8 Piala All England Tersimpan dengan Baik di Rumah Rudy Hartono

Terjebak Nostalgia All England

8 Piala All England Tersimpan dengan Baik di Rumah Rudy Hartono

Femi Diah - Sport
Jumat, 10 Mar 2017 19:20 WIB
8 Piala All England Tersimpan dengan Baik di Rumah Rudy Hartono
Foto: Rengga Sancaya
Jakarta - Rekor Rudy Hartono di All England belum terpecahkan. Delapan piala sebagai juara ajang bulutangkis tertua disimpan dengan baik di kediamannya.

Sejak memutuskan untuk menjadi pemain profesional bulutangkis, Rudy, 57 tahun, langsung memasang target untuk menjadi juara All England. Ajang itu menjadi kejuaraan palisng bergengsi. Federasi bulutangkis dunia belum baru mulai menggelar Kejuaraan Dunia 1977 dan bulutangkis baru dihelat di Olimpiade pada 1992.

Bhkan sampai saat ini, All England masih dianggap sebagai kejuaraan prestisius bagi para pemain bulutangkis dunia. Ajang itu dianggap selevel grand slam Wimbledon pada tenis. Sebagai kejuaraan klasik dengan aura magis, setiap pemain ingin mencatatkan diri sebagai juara.

SCROLL TO CONTINUE WITH CONTENT

"All England itu kejuaraan yang bergengsi, seperti Wimbledon pada tenis. Kalau sudah jadi juara maka seorang petenis akan mengincar juara sesering mungkin," kata Rudy dalam obrolan dengan detikSport, Jumat (10/3/2017).
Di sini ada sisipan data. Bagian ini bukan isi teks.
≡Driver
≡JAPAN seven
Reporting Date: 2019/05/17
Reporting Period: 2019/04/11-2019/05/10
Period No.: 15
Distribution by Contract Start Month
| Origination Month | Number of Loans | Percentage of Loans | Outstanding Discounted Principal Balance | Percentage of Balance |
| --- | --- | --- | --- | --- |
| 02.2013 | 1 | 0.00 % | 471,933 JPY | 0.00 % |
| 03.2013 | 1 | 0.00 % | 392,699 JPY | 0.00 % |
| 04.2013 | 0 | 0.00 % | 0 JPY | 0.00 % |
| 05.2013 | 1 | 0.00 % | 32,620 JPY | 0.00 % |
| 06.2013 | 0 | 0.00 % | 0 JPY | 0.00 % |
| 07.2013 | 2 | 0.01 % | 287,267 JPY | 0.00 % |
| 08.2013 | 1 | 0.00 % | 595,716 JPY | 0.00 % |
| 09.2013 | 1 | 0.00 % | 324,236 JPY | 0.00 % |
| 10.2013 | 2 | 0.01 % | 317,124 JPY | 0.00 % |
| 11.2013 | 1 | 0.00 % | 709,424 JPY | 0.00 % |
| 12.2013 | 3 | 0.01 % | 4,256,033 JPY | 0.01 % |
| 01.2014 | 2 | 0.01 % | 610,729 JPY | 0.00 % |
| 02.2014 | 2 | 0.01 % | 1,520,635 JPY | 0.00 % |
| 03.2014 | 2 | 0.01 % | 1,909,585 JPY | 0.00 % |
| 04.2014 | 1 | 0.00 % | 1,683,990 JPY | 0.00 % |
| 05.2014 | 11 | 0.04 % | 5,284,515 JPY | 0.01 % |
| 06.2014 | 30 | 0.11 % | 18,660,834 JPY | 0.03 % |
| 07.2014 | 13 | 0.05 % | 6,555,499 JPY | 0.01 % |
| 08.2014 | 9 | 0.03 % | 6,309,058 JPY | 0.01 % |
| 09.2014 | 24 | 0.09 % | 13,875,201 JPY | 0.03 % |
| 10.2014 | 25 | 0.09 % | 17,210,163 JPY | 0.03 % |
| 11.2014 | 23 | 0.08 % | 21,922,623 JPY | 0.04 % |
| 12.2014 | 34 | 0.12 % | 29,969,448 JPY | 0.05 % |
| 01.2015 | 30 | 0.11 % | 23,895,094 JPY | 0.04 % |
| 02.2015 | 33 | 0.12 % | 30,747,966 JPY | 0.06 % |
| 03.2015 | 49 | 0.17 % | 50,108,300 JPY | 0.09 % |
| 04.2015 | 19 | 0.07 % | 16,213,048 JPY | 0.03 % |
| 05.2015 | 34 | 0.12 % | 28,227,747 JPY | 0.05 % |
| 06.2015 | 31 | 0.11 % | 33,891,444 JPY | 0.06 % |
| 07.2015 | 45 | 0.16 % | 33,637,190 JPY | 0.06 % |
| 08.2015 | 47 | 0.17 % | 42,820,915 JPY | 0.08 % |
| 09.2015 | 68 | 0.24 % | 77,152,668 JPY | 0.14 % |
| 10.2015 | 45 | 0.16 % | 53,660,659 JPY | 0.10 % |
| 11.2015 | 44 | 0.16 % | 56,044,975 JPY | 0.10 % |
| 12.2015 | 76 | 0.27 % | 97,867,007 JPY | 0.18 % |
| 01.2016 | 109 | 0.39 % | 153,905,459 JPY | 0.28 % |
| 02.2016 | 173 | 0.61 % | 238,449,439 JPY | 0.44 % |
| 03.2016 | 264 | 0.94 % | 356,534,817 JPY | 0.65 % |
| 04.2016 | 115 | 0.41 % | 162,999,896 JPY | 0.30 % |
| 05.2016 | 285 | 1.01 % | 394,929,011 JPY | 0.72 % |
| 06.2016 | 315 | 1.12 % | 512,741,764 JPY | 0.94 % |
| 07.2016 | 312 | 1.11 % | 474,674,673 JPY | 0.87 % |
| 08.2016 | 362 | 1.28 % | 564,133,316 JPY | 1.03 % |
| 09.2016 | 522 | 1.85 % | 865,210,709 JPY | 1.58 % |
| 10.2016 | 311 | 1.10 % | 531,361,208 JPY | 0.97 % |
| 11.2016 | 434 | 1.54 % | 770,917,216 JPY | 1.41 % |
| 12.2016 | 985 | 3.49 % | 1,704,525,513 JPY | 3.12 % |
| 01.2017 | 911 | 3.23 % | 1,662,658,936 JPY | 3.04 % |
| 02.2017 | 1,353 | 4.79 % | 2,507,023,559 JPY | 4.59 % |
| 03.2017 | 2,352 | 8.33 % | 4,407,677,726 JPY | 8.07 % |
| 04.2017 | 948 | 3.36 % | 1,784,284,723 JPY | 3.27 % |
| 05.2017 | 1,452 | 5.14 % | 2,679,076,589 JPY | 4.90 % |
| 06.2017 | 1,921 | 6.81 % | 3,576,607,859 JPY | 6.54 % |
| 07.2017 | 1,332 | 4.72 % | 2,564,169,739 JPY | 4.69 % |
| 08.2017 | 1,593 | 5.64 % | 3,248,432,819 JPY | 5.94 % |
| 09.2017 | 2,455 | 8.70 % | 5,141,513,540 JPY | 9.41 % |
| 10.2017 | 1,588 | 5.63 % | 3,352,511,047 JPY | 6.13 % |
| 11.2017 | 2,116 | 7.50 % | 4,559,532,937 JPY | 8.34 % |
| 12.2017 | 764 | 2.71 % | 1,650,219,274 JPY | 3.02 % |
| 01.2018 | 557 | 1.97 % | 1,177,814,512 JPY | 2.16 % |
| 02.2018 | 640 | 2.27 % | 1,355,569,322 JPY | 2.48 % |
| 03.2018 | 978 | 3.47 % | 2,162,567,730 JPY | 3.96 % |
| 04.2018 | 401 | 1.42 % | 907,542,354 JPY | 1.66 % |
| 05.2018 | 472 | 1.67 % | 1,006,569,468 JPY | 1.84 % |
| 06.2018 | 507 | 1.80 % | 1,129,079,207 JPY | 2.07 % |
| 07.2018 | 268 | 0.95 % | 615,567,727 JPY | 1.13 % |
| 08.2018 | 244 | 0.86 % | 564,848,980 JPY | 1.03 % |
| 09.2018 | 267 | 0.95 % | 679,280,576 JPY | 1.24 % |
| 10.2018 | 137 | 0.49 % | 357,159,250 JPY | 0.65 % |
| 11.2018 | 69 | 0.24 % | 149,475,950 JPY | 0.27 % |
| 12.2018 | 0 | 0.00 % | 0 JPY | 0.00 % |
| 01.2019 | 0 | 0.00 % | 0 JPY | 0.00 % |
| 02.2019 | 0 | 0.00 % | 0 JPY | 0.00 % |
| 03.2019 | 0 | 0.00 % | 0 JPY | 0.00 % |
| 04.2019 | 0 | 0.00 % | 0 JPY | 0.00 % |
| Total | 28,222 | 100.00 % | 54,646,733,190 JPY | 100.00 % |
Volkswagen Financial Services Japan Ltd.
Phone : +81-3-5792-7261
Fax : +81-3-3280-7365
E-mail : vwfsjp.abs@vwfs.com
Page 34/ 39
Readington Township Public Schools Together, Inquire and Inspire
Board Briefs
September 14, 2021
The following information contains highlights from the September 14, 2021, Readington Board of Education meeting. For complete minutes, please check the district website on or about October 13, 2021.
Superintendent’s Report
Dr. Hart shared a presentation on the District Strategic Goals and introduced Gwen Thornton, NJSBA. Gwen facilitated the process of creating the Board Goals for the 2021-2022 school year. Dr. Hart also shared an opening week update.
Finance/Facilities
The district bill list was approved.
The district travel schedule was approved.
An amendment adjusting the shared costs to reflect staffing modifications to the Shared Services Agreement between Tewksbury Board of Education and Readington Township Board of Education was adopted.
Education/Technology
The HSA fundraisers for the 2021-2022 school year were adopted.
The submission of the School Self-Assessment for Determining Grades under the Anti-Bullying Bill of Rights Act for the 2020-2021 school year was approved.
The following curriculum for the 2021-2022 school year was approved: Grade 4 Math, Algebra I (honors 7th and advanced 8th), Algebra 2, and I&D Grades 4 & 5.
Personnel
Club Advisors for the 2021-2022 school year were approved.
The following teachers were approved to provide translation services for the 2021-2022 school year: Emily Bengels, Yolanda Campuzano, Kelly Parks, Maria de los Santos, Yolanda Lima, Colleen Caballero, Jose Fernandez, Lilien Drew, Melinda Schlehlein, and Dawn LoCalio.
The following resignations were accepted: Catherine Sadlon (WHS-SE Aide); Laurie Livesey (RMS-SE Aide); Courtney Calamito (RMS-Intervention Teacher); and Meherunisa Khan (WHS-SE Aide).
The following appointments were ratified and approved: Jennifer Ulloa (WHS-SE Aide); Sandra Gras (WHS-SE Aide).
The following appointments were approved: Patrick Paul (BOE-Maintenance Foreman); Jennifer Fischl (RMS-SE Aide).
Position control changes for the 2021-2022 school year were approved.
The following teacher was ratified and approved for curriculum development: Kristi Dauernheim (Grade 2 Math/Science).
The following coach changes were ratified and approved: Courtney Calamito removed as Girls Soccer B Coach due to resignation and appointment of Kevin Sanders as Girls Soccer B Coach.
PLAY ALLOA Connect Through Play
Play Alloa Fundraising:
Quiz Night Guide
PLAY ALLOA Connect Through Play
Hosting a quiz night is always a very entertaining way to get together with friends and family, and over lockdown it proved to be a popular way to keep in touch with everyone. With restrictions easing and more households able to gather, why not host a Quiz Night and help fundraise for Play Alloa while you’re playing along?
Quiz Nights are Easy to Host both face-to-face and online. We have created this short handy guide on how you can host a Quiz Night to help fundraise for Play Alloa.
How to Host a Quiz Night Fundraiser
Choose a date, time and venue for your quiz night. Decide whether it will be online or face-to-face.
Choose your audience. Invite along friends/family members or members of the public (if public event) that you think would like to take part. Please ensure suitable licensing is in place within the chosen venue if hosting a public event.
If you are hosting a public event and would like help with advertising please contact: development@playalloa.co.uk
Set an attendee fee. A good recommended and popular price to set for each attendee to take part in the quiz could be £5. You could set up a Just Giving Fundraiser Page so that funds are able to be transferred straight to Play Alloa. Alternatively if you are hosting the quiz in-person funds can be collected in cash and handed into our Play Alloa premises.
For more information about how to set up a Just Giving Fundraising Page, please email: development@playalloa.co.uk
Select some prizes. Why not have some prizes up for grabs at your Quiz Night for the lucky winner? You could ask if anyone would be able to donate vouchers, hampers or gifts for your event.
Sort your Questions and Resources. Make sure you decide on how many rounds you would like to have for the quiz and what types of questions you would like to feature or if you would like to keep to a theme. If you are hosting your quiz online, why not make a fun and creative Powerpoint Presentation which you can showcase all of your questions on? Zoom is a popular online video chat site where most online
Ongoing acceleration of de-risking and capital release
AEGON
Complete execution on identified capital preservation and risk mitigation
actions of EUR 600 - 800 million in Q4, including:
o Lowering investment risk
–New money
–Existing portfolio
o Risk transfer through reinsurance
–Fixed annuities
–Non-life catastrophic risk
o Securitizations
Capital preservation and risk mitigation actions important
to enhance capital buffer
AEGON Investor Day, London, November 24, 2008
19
Dengan motivasi itu, Rudy berhasil menjadi juara sejak penampilan pertamanya di All England pada 1968. Rudy sekaligus mencatatkan diri sebagai juara All England termuda kala itu, umur 18 tahun dan tujuh bulan.

[Baca Juga: Semua Mata ke All England, Taufik Hidayat: Semua Karena Rudy Hartono]

Namun Rudy tak mau berhenti di sana. Dia melanjutkan sukses tersebut sampai enam tahun beruntun. Rudy pun tercatat sebagai pemulik juara All England tujuh kali beruntun (1968-1974). Saat tampil dalam All England ke delapan pada 1975, gelar juara lepas dari tangan Rudy. Dia dikalahkan pemain Denmark, Svend Pri di final.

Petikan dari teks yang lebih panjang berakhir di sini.